• **EXCERPT PROVIDED**
Content starts

High Availability

This guide covers high availability considerations for each flexFS component. FlexFS is designed so that most component failures are either tolerated gracefully or recoverable with minimal downtime.

Admin Server

The admin server (admin.flexfs or free.flexfs) is queried at mount time for volume settings and periodically for auto-updates. It is not on the data path during normal filesystem operations.

Impact of failure: Active mounts continue operating. New mounts and credential initialization will fail. Auto-updates pause until the server returns.

Recommendations:

Run on a reliable host with systemd Restart=always configured.
Back up the admin database directory regularly.
The admin server is a single instance per deployment. For HA, use VM-level redundancy (e.g., auto-restart, warm standby).

Metadata Server

The metadata server (meta.flexfs) is on the critical path for all filesystem operations. Every file open, directory listing, and attribute lookup goes through it.

Impact of failure: Active mounts become unresponsive. Mount clients will retry and reconnect automatically when the server returns. No data is lost — all metadata is persisted to disk.

Recommendations:

Run on high-reliability infrastructure with local SSD storage.
Configure systemd with Restart=always.
Enable --sync for crash durability at the cost of write performance.
Back up the database folder regularly. The metadata database supports online backup.
Consider separate metadata servers for separate volume groups to limit blast radius.

Proxy Servers

Proxy servers (proxy.flexfs) are on the read path but are not required for correctness.

Impact of failure: Mount clients automatically fall back to direct object storage access. Reads continue without interruption, though with higher latency for uncached blocks.

Recommendations:

Deploy multiple proxy servers per proxy group for redundancy.
Rendezvous hashing redistributes blocks when a proxy leaves the group.
Dynamic membership allows adding replacement proxies without restarting mounts.
Monitor cache hit rates and disk usage via the proxy’s /metrics endpoint.

Mount Client

The mount client (mount.flexfs) runs as a daemon on each compute host.

Impact of failure: The mount point becomes stale (“transport endpoint not connected”). The mount.flexfs start command detects stale mounts and cleans them up automatically.

Recommendations:

Use fstab entries with _netdev and nofail for automatic remounting.
The auto-update mechanism performs seamless FUSE session handoff, so updates do not cause mount interruptions.
For containerized workloads, the CSI driver manages mount lifecycle automatically.

Object Storage

Object storage (S3, GCS, Azure Blob, OCI) provides the durability layer for block data.

Impact of failure: Reads and writes to blocks will fail. This is catastrophic but exceedingly rare — cloud object storage services offer 99.99%+ availability SLAs.

Recommendations:

Use the default storage class for your cloud provider.
Enable versioning on the bucket as a defense-in-depth measure.
Enable S3 server-side encryption (--sse) for at-rest protection.

Content ends

• **Data records**
Content starts

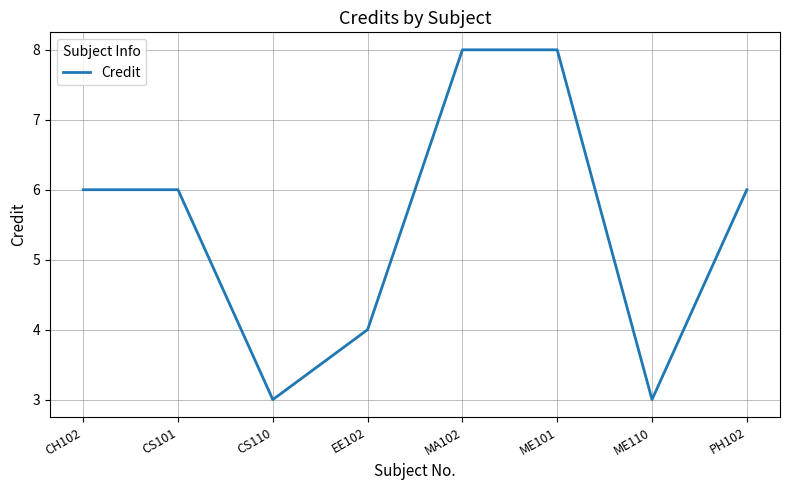

How many interior local valleys (lower than both neighbors) does the data have?

2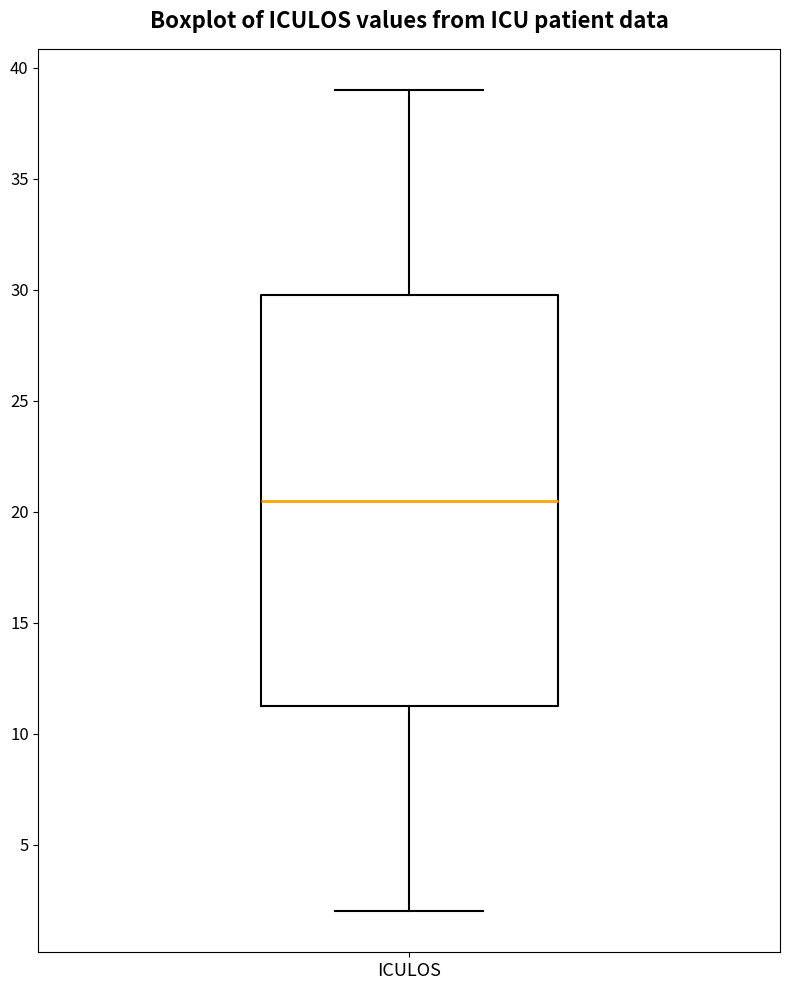

Transcribe this box plot: give where the median line is, the range the box spans, and where the two whiskers end, as read against the y-axis. The values are not printed on the chart, so give them approximately, as read against the axis.

median 20.5, box 11.5 to 30.0, whiskers 2.0 to 39.0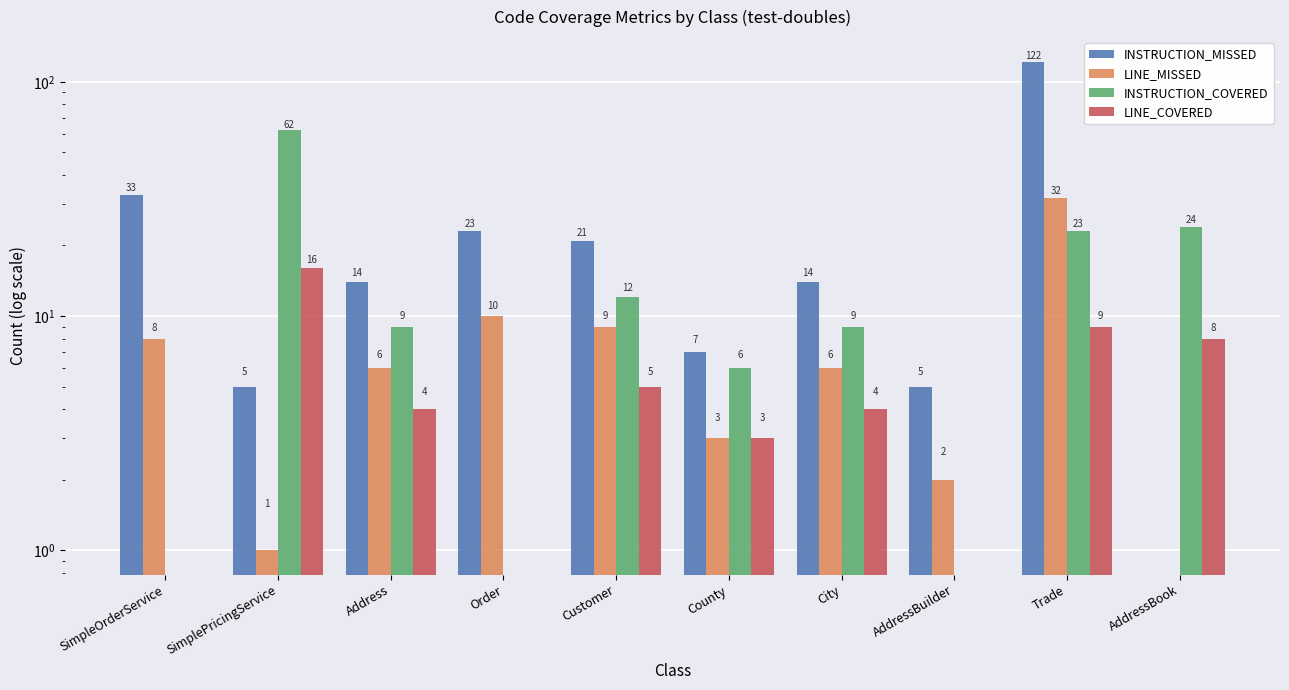

What is the average value of the LINE_COVERED series?

5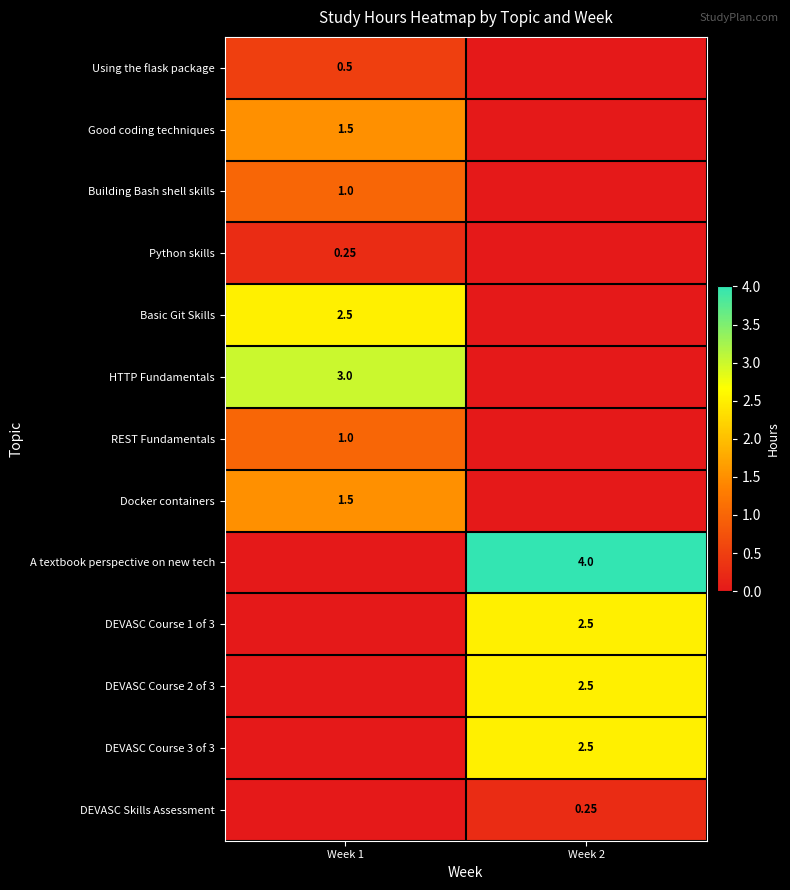

At how many categories does at least one series exceed 1?

2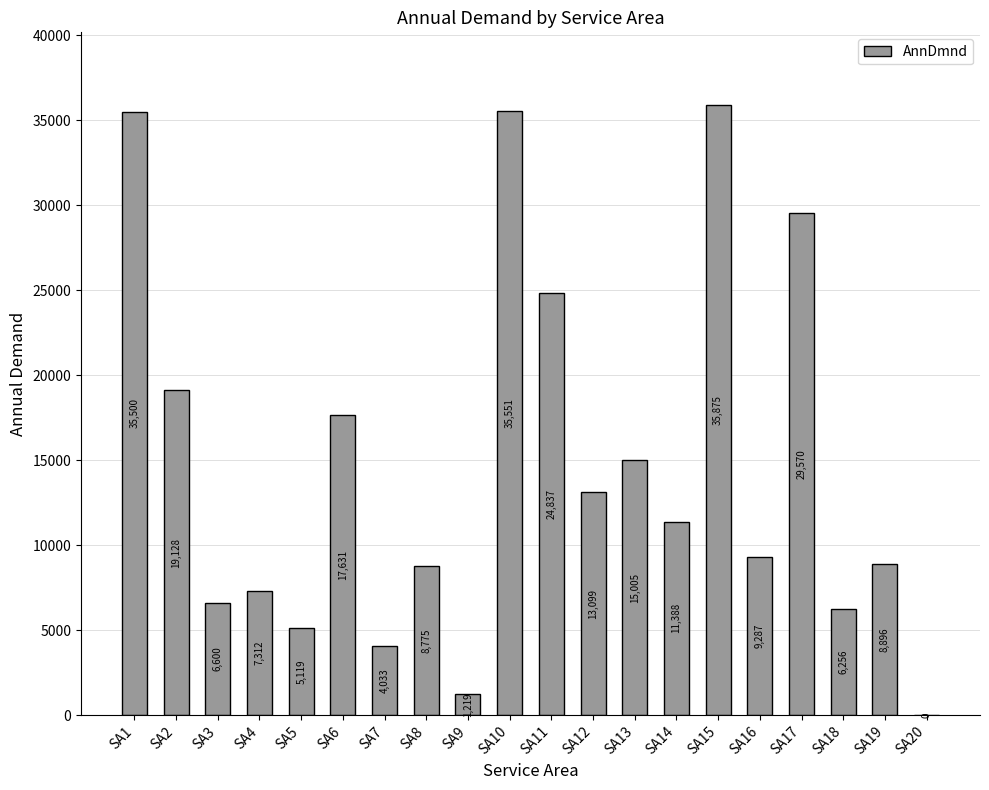

What is the difference between the values at SA5 and SA16?

4167.9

Content ends

• **WORK REQUEST**
Extend the flexFS high availability guide beyond its final sentence.

• **WRITTEN RESPONSE**
Active-Passive Setup

For deployments requiring minimal downtime on the metadata server or admin server, an active-passive configuration can be used. In this setup, a standby instance is ready to take over if the primary fails. This approach applies to both meta.flexfs and admin.flexfs.

Shared storage approach

Both the active and passive nodes mount a shared block device (e.g., an EBS volume, Azure Managed Disk, or a SAN LUN) containing the service’s database folder. Only one node runs the service at a time. On failover, the shared storage is detached from the failed node, attached to the standby, and the service is started.

Replicated storage approach

Use a block-level replication solution (e.g., DRBD, or cloud-native disk replication) to mirror the database folder from the active node to the standby. On failover, the standby promotes its replica and starts the service.

Failover mechanics

In both approaches:

Stop the service on the failed node (or confirm it is down).
Ensure the standby node has access to the current database folder.
Start the service on the standby node with the same --bindAddr and credentials.
If the standby has a different IP address, update the relevant address record:
- For meta.flexfs: configure.flexfs update meta-store <id> --address <new-address>
- For admin.flexfs: update the adminAddr in the credentials files of dependent services (meta.flexfs, configure.flexfs, and mount clients)
Active mount clients will reconnect automatically once the services are reachable.

Fencing and STONITH

In an active-passive cluster, it is critical to ensure that the failed node is truly stopped before the standby takes over. Without proper fencing, a “split-brain” scenario can occur where both nodes access the database simultaneously, leading to corruption.

Use a fencing mechanism to guarantee that the failed node is powered off or isolated before failover:

STONITH (Shoot The Other Node In The Head): Cluster managers like Pacemaker/Corosync support STONITH agents that forcibly power off or reset the failed node via IPMI, cloud provider APIs (e.g., AWS EC2 stop-instances, Azure vm deallocate), or PDU power control.
Storage fencing: With shared block devices, use SCSI persistent reservations or cloud-level disk detach operations to ensure the failed node cannot write to the shared storage after failover.

Recovery Procedures

Metadata Server Recovery

Stop the metadata service: manage.flexfs stop meta
Restore the database folder from backup.
Start the metadata service: manage.flexfs start meta
Active mounts will reconnect automatically.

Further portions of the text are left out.